We're going to stand up a MOLR and run it as a real service: take disclosures, patch abandoned packages, publish builds, and measure what it actually costs to keep critical open source software alive. The examples that lasted all share a shape: incubated somewhere fast-moving, then spun out to neutral stewardship before they turn load-bearing. What that buys is a measured answer to the one open question: the real ratio of people to packages. We'll run it on our own build-and-attestation infrastructure, with our own people on keyboards, because that's the fastest way to get there.

What we won't do is own it forever — a backstop the whole ecosystem leans on shouldn't live inside one for-profit company, ours included. If it works, we move it to a neutral home and help fund it from outside; if it doesn't, we publish what we learned so the next group starts further along.

So what's next?

We're going to start, because the backlog of undisclosed vulnerabilities is growing by the minute, and someone has to. Plus, it's open source. You can just try things.

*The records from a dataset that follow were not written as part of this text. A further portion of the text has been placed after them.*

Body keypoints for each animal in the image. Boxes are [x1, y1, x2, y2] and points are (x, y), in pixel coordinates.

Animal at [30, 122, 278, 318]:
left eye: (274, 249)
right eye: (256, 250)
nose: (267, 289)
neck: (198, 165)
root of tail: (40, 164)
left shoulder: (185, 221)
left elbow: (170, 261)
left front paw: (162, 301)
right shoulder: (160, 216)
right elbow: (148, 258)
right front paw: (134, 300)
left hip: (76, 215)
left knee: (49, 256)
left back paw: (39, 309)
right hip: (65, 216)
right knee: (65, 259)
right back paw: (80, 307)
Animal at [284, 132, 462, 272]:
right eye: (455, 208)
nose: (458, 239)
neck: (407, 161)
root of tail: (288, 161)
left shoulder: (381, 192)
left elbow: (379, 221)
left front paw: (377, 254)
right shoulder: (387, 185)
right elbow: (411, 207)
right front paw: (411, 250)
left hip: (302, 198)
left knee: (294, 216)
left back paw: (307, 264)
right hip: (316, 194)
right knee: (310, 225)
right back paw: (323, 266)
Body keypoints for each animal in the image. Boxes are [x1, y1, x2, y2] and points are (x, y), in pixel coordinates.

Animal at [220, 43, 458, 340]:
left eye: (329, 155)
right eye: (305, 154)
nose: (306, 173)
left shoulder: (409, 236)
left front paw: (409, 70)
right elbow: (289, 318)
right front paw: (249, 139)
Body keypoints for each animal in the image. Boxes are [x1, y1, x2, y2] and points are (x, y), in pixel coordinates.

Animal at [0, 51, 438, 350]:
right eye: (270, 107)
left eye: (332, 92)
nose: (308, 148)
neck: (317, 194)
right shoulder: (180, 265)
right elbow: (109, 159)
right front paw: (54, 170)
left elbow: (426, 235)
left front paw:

We'll work in the open — published policies, published patches, published review records, published decision logs for the hard calls. We'll be explicit about what we won't touch.

I really hope we can pull this off together, because I think this could be a much bigger long-term win than a one-time band-aid. The second-order benefits could matter more than the patches themselves. The CVD/SIRT process finally gets a known answer for its hardest case — the disclosure for a project nobody can reach. Organizations can lean on open source without bracing to be stranded at the exact moment it matters. And maintainers get something they've never really had: a safe place to set their code down when they're done. One of the conditions that helped enable xz-utils was a burned-out solo maintainer with no good handoff option — MOLR is that option.